Nur mal angenommen, Gladbach träfe in der Champions League auf Manchester City: Die Engländer haben sich im Sommer für 84 Millionen Euro verstärkt, allein 64 Millionen haben die Citizens für Raheem Sterling vom FC Liverpool ausgegeben. Der 21-Jährige kommt als Ergänzung zu einer ohnehin luxuriösen Offensivreihe um Sergio Agüreo und David Silva. Zur Illustration, wie weit die Borussia noch von den Großen entfernt ist, in deren Konzert sie mitspielt: Gladbach hat vor der Saison 25 Millionen Euro investiert – inklusive der 8 Millionen für Thorgan Hazard, der bislang nur von Chelsea ausgeliehen war. Bleiben Josip Drmic (10 Millionen Euro, von Bayer Leverkusen) und Lars Stindl (3 Millionen Euro, von Hannover 96) als Königstransfers. Sie sind keine Zugabe wie Sterling für City, sie ersetzen die Abgänge - wenn auch nicht eins zu eins. Drmic ist mehr ein klassischer Neuner, als es Max Kruse war. Stindl wird von Favre zwar auf der Sechs ausprobiert, hat seine Stärken aber anders als Christoph Kramer eher in der Offensive, er war in der Vorsaison mit 10 Toren und 4 Vorlagen in nur 21 Spielen der beste Scorer für Hannover. Favre muss also sein System anpassen und hoffen, dass die beiden sofort funktionieren – und zwar so, dass es für höchste Aufgaben reicht.
Was fehlt?
Die Euphorie. Zumindest vor den Kameras zeigen sich die Verantwortlichen in Gladbach von ihrem Höhenflug ungefähr so begeistert wie Bernd das Brot von unangemeldetem Besuch. "Zufrieden" sei er, nicht stolz, sagte Lucien Favre der "SZ". Veteran Roel Brouwers mahnte: "Wir dürfen nicht durchdrehen". Die zurückhaltende Transferpolitik von Sportdirektor Eberl trägt genau diese Botschaft. Die Borussen spüren, dass es nach Lange der Dinge lange dauern kann, bis sie noch einen Schritt weiterkommen. Für die Möglichkeiten in Gladbach wäre Stillstand schon ein Erfolg.

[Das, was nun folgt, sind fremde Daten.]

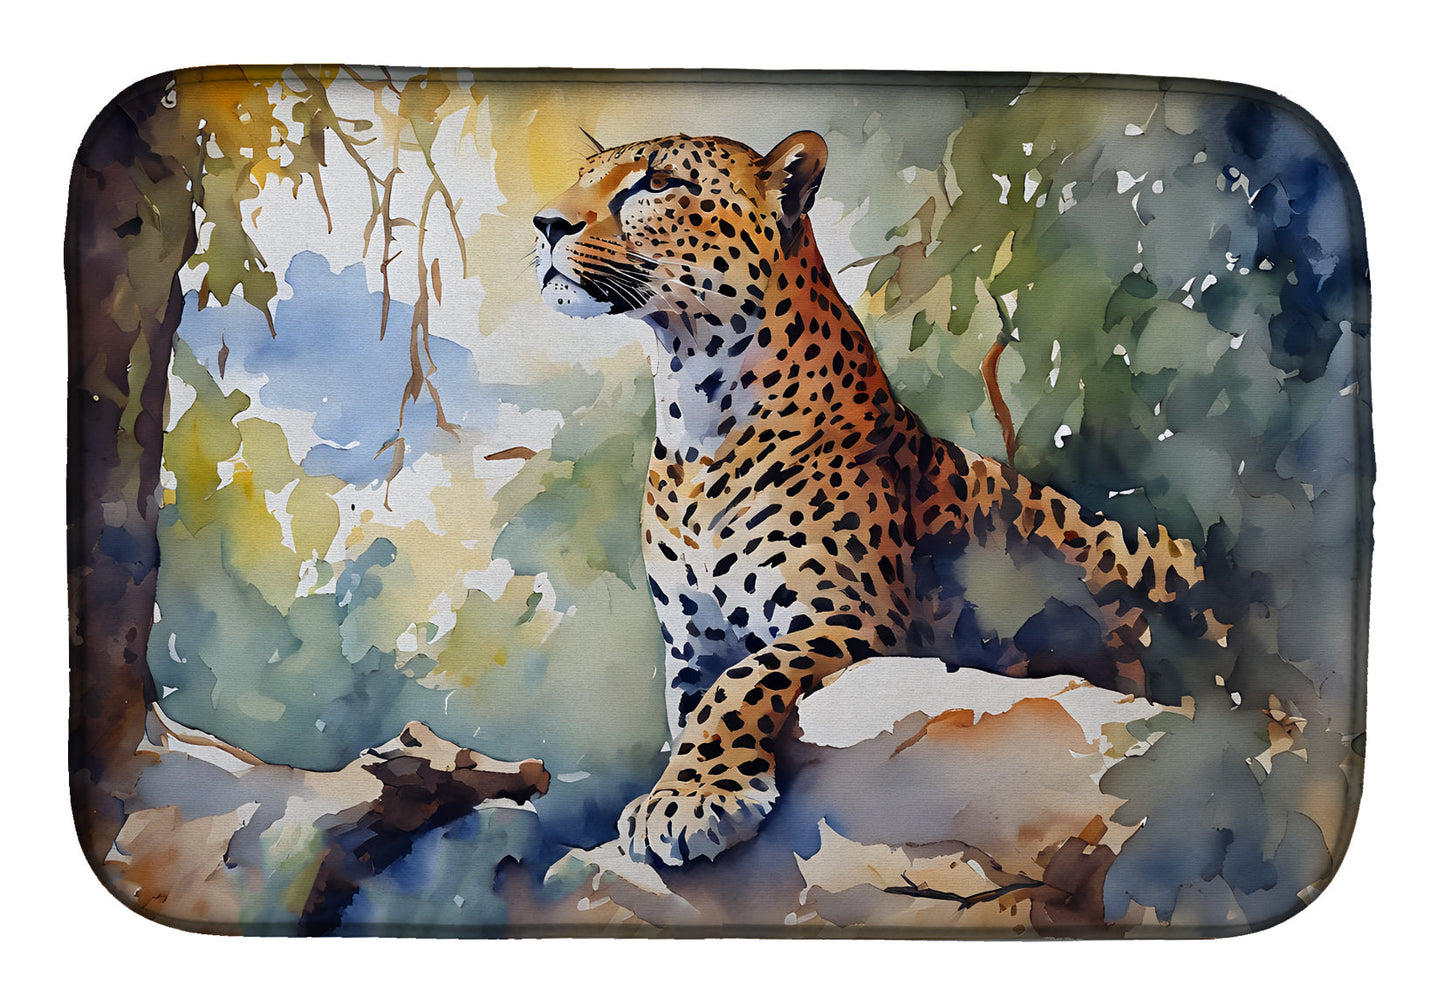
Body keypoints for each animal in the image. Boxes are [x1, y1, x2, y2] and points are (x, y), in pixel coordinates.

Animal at [532, 130, 1225, 866]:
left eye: (657, 184)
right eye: (582, 178)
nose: (545, 224)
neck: (692, 407)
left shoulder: (852, 618)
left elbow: (741, 683)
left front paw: (692, 800)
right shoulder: (694, 642)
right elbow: (700, 703)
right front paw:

Wie lautet das Saisonziel?
Lernen Sie von Max Eberl, wie pures Understatement geht: "Wir wollen einen einstelligen Tabellenplatz." Fast schon offensiv dagegen Trainer Lucien Favre, der ergänzt: "Mit der Hoffnung, wieder nach oben schauen zu können."
Die n-tv.de-Prognose
Lucien Favre und seine Mitstreiter hat schon immer ein ausgeprägter Sinn für Realitäten ausgezeichnet. Nachdem Dante, Marco Reus und Roman Neustädter 2012 gingen, sagte der Schweizer eine harte Saison voraus: "Das ist, als wenn Barcelona Messi, Xavi und Puyol verliert." Die Borussia rutschte von Rang vier auf acht ab, Unruhe herrschte nie. Bedeutet das niedrige Saisonziel also, dass Favre wieder damit rechnet, dass Mönchengladbach sich aus den Europapokalrängen verabschiedet? Wir jedenfalls nicht, Platz sechs sollte drin sein.